Il s’agit d’une avancée importante vers le renforcement de la justice sociale en matière d’action climatique, défendue par la FIDH, ses membres et partenaires,, qui se traduit dans les termes les plus ambitieux en matière de droits humains jamais employés dans une décision de la Cop.

Les parties doivent prendre des mesures concrètes en vue de structurer le mécanisme et ses actions en amont de la Cop 31, qui se tiendra en Turquie en novembre. Un appel à contributions a été lancé par le Secrétariat des Nations unies pour échanger sur les priorités clés, dans le cadre des négociations sur le nouveau dispositif. La FIDH fait partie des organisations y ayant participé, dans le cadre du Groupe de travail sur les droits humains et le changement climatique qui réunit des centaines d’organisations œuvrant à promouvoir les droits humains dans l’action climatique.

Ce mécanisme constitue une occasion unique pour les parties de renforcer véritablement l’espace civique et une approche participative dans les processus de transition, de garantir la protection des droits humains et de soutenir le rôle positif d’observation dans l’action climatique. Mais surtout, ce dispositif garantira que les étapes de la transition sont réellement portées par les voix des sociétés civiles, travailleur·ses, défenseur·es, communautés en première ligne et peuples autochtones à travers des solutions concrètes.

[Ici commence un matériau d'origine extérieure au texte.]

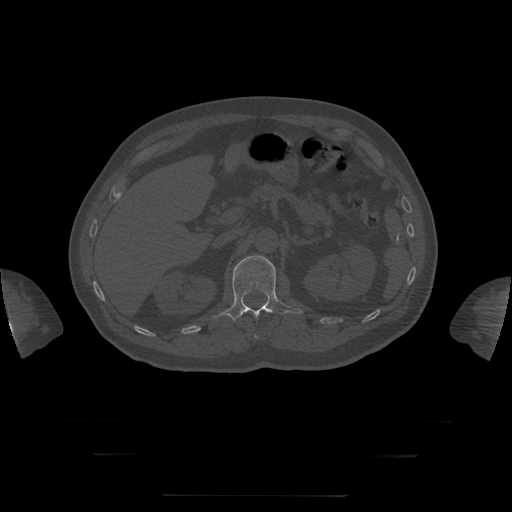
CT including the spine, one axial slice. Reconstruction kernel STANDARD. Bone window (W 1800 / L 400 HU). 1.25 mm slice thickness. 512 × 512 image matrix, field of view 510 × 510 mm. Patient age 73 years. Case-level facts recorded for this patient, not image findings: primary cancer: prostate.
Outlined on this slice (semi-automatic segmentation, software-assisted and operator-edited):
- L1 vertebra: bounding box [x1, y1, x2, y2] px = [213, 255, 303, 321]
- T12 vertebra: [255, 335, 258, 339]
- T8 vertebra: [238, 306, 272, 318]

C’est ce qui permettra une transformation réelle et durable garantissant le maintien dans les limites planétaires et la réalisation des droits humains, conformément aux obligations légales déjà reconnues par les juridictions internationales.

Ce mécanisme doit être le garant d’une transition véritablement juste, tant dans son fonctionnement que dans ses modalités.